Um entalkoholisierten Wein geht es auch auf den Pfälzer Weinbautagen in Neustadt. Eine der wichtigsten Fachveranstaltungen für Weinbaubetriebe. Professor Dr. Ulrich Fischer ist Experte für alkoholfreien Wein. Für ihn ganz klar ein Markt, der boomt, der allerdings auch seinen Preis hat.

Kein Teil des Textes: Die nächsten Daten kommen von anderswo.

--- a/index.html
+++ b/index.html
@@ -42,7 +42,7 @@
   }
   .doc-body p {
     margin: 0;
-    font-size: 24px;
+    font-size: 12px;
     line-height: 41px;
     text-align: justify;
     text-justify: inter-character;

Prof. Dr. Ulrich Fischer, Leiter des Instituts für Weinbau, DLR Neustadt
„Der entalkoholisierte Wein muss teurer sein, wir starten mit was Gutem, wir ziehen 20 Prozent Volumen heraus, mit dem Entalkoholisieren und der Dienstleister bekommt auch noch Geld für diesen Service und deswegen kosten die Weine etwa zwei bis drei Euro mehr als die regulären Weine.“

Ungefähr 10 Prozent der Trauben des biodynamischen Weinguts Gustavshof in Gau-Heppenheim werden für eine andere, neue alkoholfreie Genussalternative ganz ohne Entalkoholisieren genutzt. Hier werden Proxys, also Stellvertreter, hergestellt. Die Basis ist Traubensaft, ihm werden Verjus, ein zitronenähnliches Konzentrat aus grünen Trauben und verschiedene Essigsorten hinzugefügt. Alles stammt aus dem eigenen Betrieb.

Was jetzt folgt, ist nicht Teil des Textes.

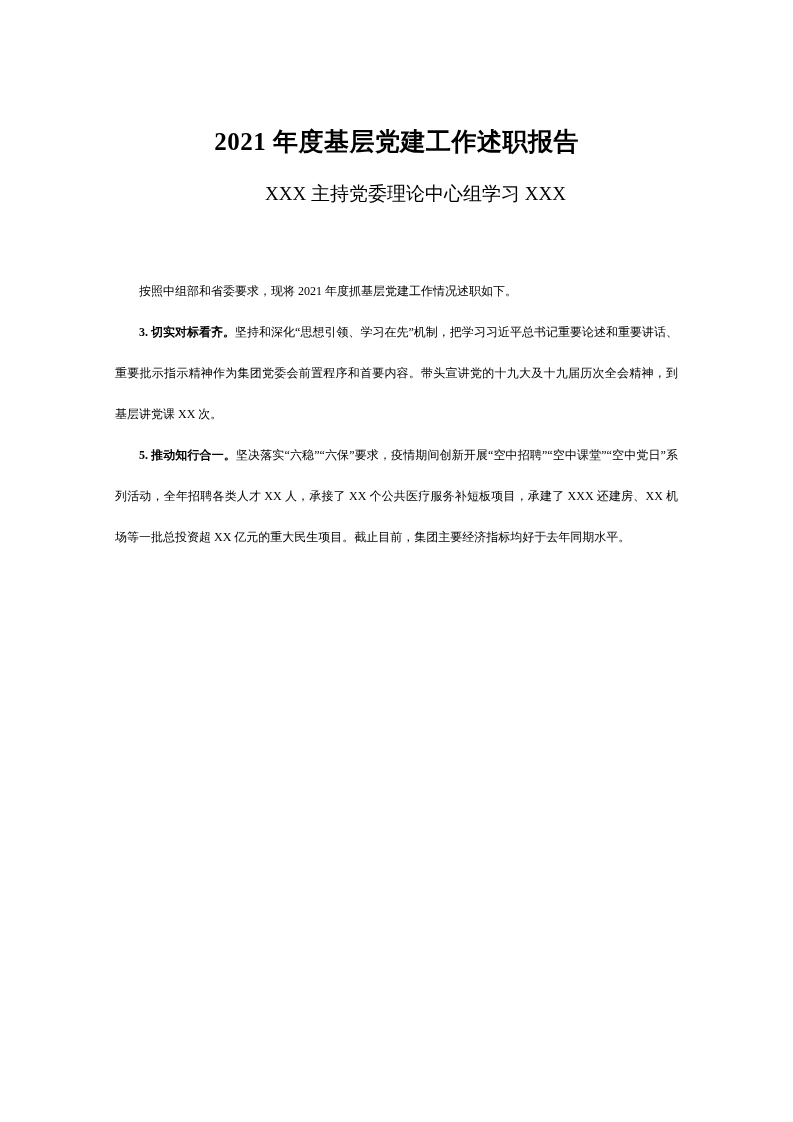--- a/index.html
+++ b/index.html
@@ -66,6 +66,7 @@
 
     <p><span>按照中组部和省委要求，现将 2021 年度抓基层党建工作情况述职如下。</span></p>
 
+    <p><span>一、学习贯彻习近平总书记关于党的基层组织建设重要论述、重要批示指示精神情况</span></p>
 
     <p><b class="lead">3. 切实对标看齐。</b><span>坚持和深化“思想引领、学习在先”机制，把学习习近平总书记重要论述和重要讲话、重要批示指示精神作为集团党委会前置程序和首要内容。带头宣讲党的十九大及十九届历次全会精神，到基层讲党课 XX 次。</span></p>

Andreas Roll, Winzer aus Gau-Heppenheim
„Im Prinzip hat man ja eine Vorstellung im Kopf. Wir haben schon viele Sachen probiert und man hat so ein Gefühl dafür, wie lange soll das im Mund schmecken, welche Süße möchte ich denn haben, wie süß oder herb darf es sich im Mund anfühlen und so versuche ich, die verschiedenen Zutaten, die alle auf Trauben basiert sind in unserem Falle, quasi so zu kombinieren, dass es halt ein schönes Geschmacksbild im Mund gibt.“

Ob Proxys oder alkoholfreier Wein. Es geht um gesündere Genussalternativen und auch darum, neue Kunden zu gewinnen. Denn die Nachfrage nach regulärem Wein sinkt, während die promillefreien Alternativen immer beliebter werden. Nicht nur im Dry January.